A man is beaten, robbed, and left for dead on the roadside. Various religious leaders walk by him, keeping their distance for fear that he was unclean and would make them unclean. They had identified the man as a potential toxin and moved away from him just like those cells in a petri dish. But then comes a Samaritan man, definitely unclean as far as the religious leaders of the day were concerned. He stopped and took the man to a nearby inn so that he could tend to his wounds without concern for his safety and at his own expense. Then Jesus asked, “Which of these three do you think was a neighbor to the man who fell into the hands of robbers?” The expert in the law replied, “The one who had mercy on him.” Jesus told him, “Go and do likewise.”
And today, I would ask the question, “Which of these do you think acted out of a growth mode rather than a protection mode?” The answer, of course, is the same- the one who had mercy. I am not suggesting that amid this pandemic, we should be risking other people’s lives by not keeping an advisable distance from others. But it is a matter of mindset. If we are in a protective mindset, we are more vulnerable and make others more vulnerable. We must try to keep in growth mode. We must seek loving, joyful, fulfilling lives. So, what does that look like?
One of my coaching clients is a pastor of a small, rural church—a church that up to a month ago was fairly technologically averse. Rather than just shutting everything down to wait out the virus in protection mode, this pastor decided to innovate. Not only did she begin live broadcasting the service through social media, but she also had an engineer set up a low-frequency radio station so that the church members could safely gather in their cars in a makeshift “drive-in” worship experience.

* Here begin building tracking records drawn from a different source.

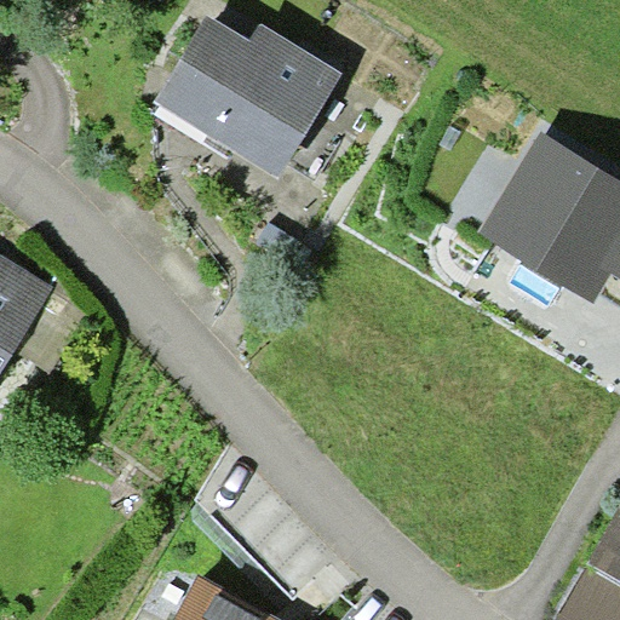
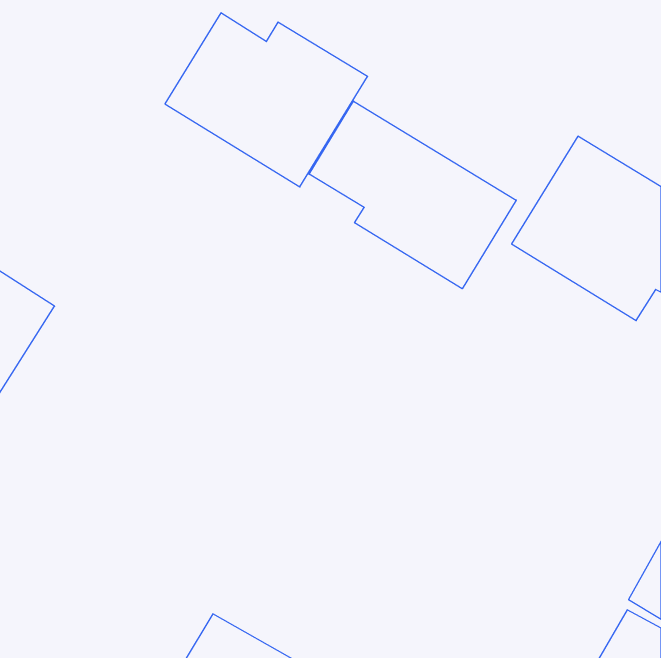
building: none -> [309,101,516,289]

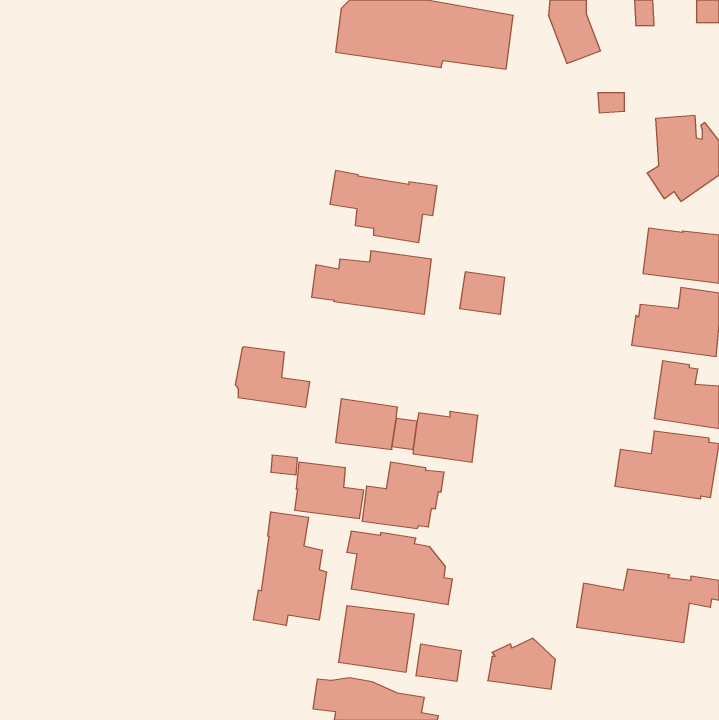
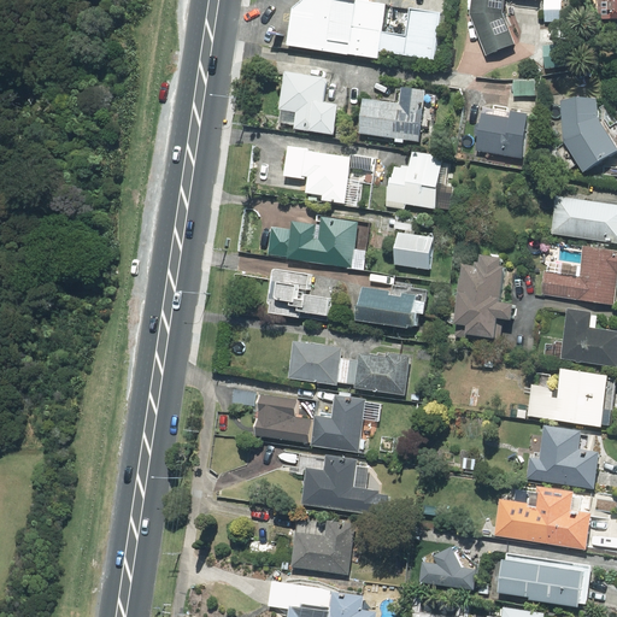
building: none -> [277,71,336,134]
building: none -> [357,86,436,142]
building: none -> [472,107,529,158]
building: none -> [384,153,453,210]
building: none -> [453,254,511,341]
building: none -> [353,281,427,329]
building: [235,347,310,407] -> [265,269,329,321]
building: none -> [525,425,597,488]
building: [254,512,327,626] -> none
building: [416,644,461,681] -> none
building: none -> [495,553,590,606]

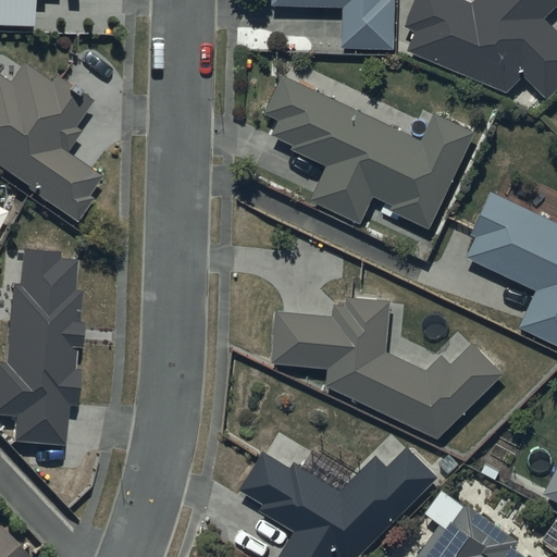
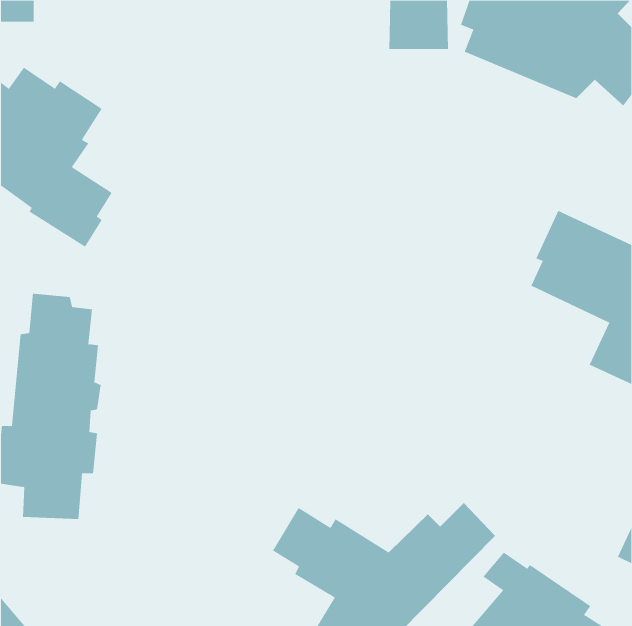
building: [265,75,473,227] -> none
building: [272,296,504,440] -> none

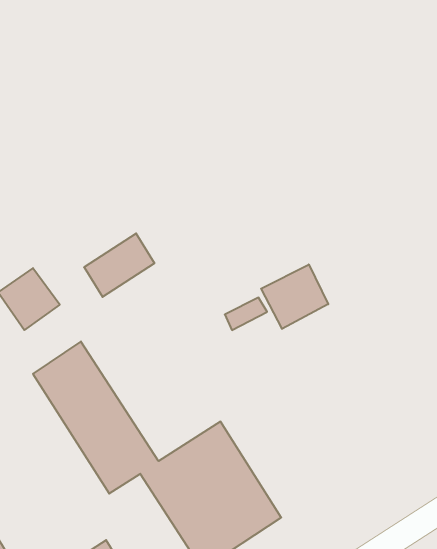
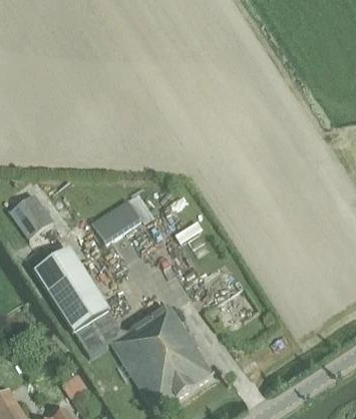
building: [84,233,155,297] -> [91,197,141,243]
building: [261,264,328,329] -> none

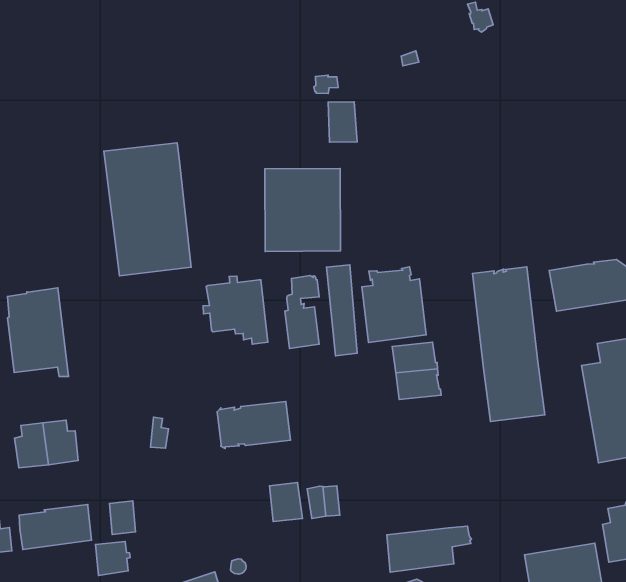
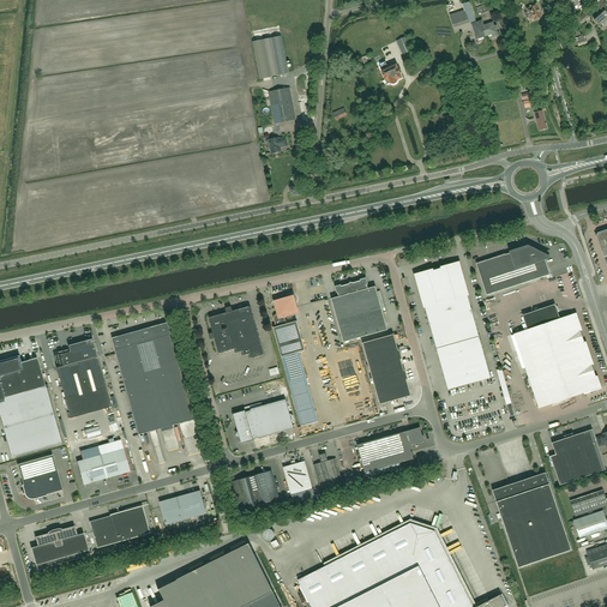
building: [328,102,357,142] -> [269,88,296,122]
building: [104,143,191,276] -> [112,321,194,433]
building: [265,168,340,251] -> none
building: [327,265,357,356] -> [281,354,315,427]
building: none -> [374,374,411,403]
building: none -> [233,470,280,510]
building: [387,526,472,572] -> [357,427,425,473]
building: [96,542,130,575] -> [178,489,206,519]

Between those tuning into the broadcast through social media and those in the drive-in, worship attendance has increased rather than decreasing.
Also, they are redoing their website, upgrading their wi-fi, switching to online giving, holding meetings through Zoom, encouraging members to call each other. She said, “The church has never been more energized!” And I noted that I have never heard her more energized. She sounded loving, joyful, and fulfilled—like this is what she had always longed for. This pastor chose to move into a growth response rather than a protection response. This healthy choice put her and her congregation in a place of learning and innovation. The result is more energy rather than less. The unseen result is that the members of this church are less vulnerable to the virus and its effects because of their bolstered immune systems.
Unlike individual cells in a petri dish that brainlessly reacts to stimuli, your cells are under the command of a brain that has choices…if it is not being controlled by fear, that is. I am reminded of another scripture: “There is no fear in love, but perfect love casts out fear.” (1 John 4:18 NRSV) Just as growth and protection cannot exist at the same time in your body, love and fear cannot coexist in your mind. When you focus your mind on loving, you will grow, and at the same time, you will do the right thing. We will lovingly keep our distance right now unless coming to someone’s aid will save their life. That’s a choice you can make. We wear our masks because it is both the right thing and the loving thing. But let’s not shut each other out. Let’s reach out to others lovingly in new ways. Let’s take this opportunity to learn and grow. And when this crisis is over, we will be stronger, smarter, and more loving—we will have grown.